Alliance with U.S. dramatically upgraded to ‘nuclear deterrence alliance’: national security adviser

May 1, 2023

National Security Adviser Cho Tae-yong said Monday that the alliance between South Korea and the United States has been significantly upgraded through a newly-adopted nuclear deterrence agreement.

Cho made the remark in an interview with YTN TV, referring to the Washington Declaration that President Yoon Suk Yeol and U.S. President Joe Biden adopted during a summit last week to bolster the U.S. “extended deterrence” commitment to defend South Korea by using all of its military capabilities, including nuclear weapons.

Under the deal, the allies agreed to establish the Nuclear Consultative Group to ensure South Korea’s say in the U.S. use of nuclear weapons and to deploy U.S. strategic assets, such as nuclear-armed submarines, to the Korean Peninsula more often to deter the North.

“If bombers, warships and submarines are all put together, we will be working in a situation effectively similar to the constant deployment of strategic assets,” Cho said. “The goal is to maintain the readiness to deploy strategic assets so as to surely punish North Korea if it plays with fire at any time during the 365 days of the year.”

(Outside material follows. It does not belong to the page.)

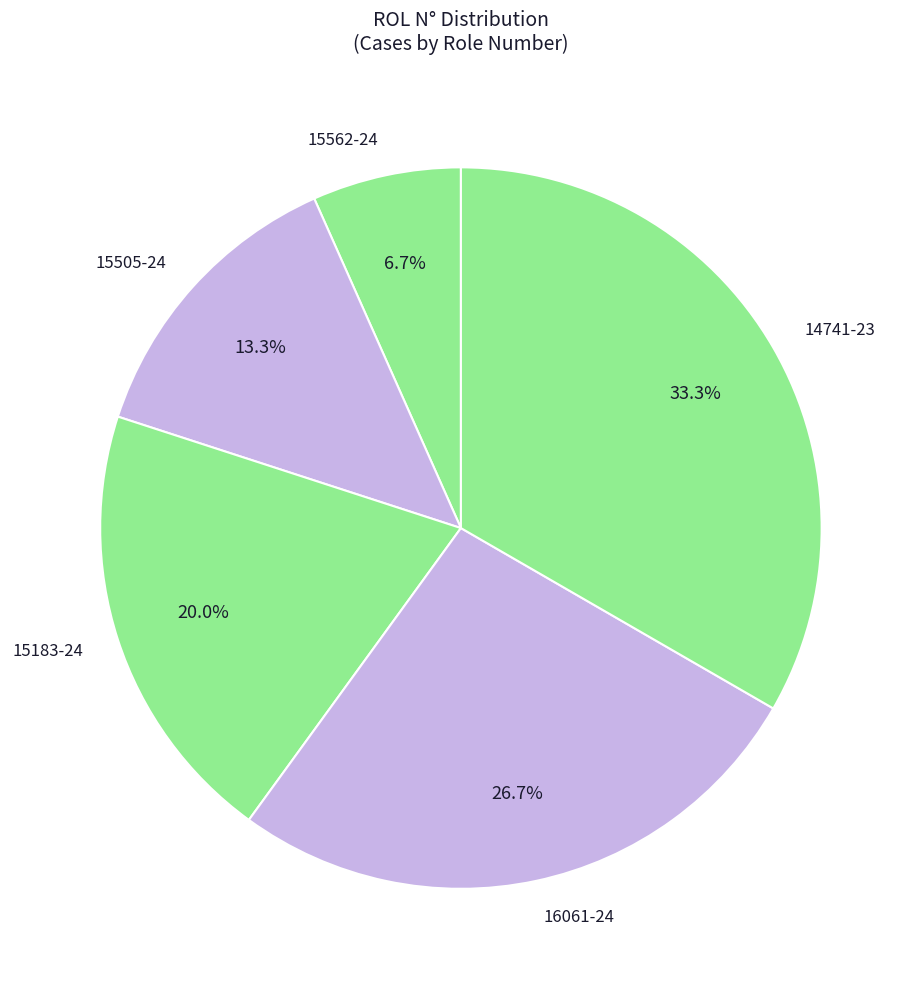

To the nearest percent, what portion does 15505-24 represent?

13%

In particular, Cho said, the upcoming visit by a nuclear ballistic missile submarine to South Korea is something unseen in nearly 40 years and means the U.S. will send all the strategic assets it can to ensure South Korea does not come under a North Korean nuclear attack.

“The South Korea-U.S. alliance was dramatically upgraded from an alliance based on conventional military power to a nuclear deterrence alliance,” he said.

Cho also highlighted Biden’s warning that the North’s regime would end if it uses nuclear weapons.

“What is important is that the U.S. president spoke words that if North Korea attacks South Korea with nuclear weapons, it would mean the end of the North Korean regime. It was the first time (for the U.S. president to say such things),” he said.

On the issue of Yoon’s suggestion of the possibility of South Korea shifting its policy of providing only non-lethal aid to Ukraine, Cho said Yoon’s point was that South Korea can take various things into account depending on developments in the Ukraine war or if large-scale humanitarian problems arise.

Cho also said he believes it was a “diplomatic gaffe” for China to denounce Yoon’s expression of opposition to changing the status quo across the Taiwan Strait by force as verbal meddling, saying Yoon only talked about a principle in international law.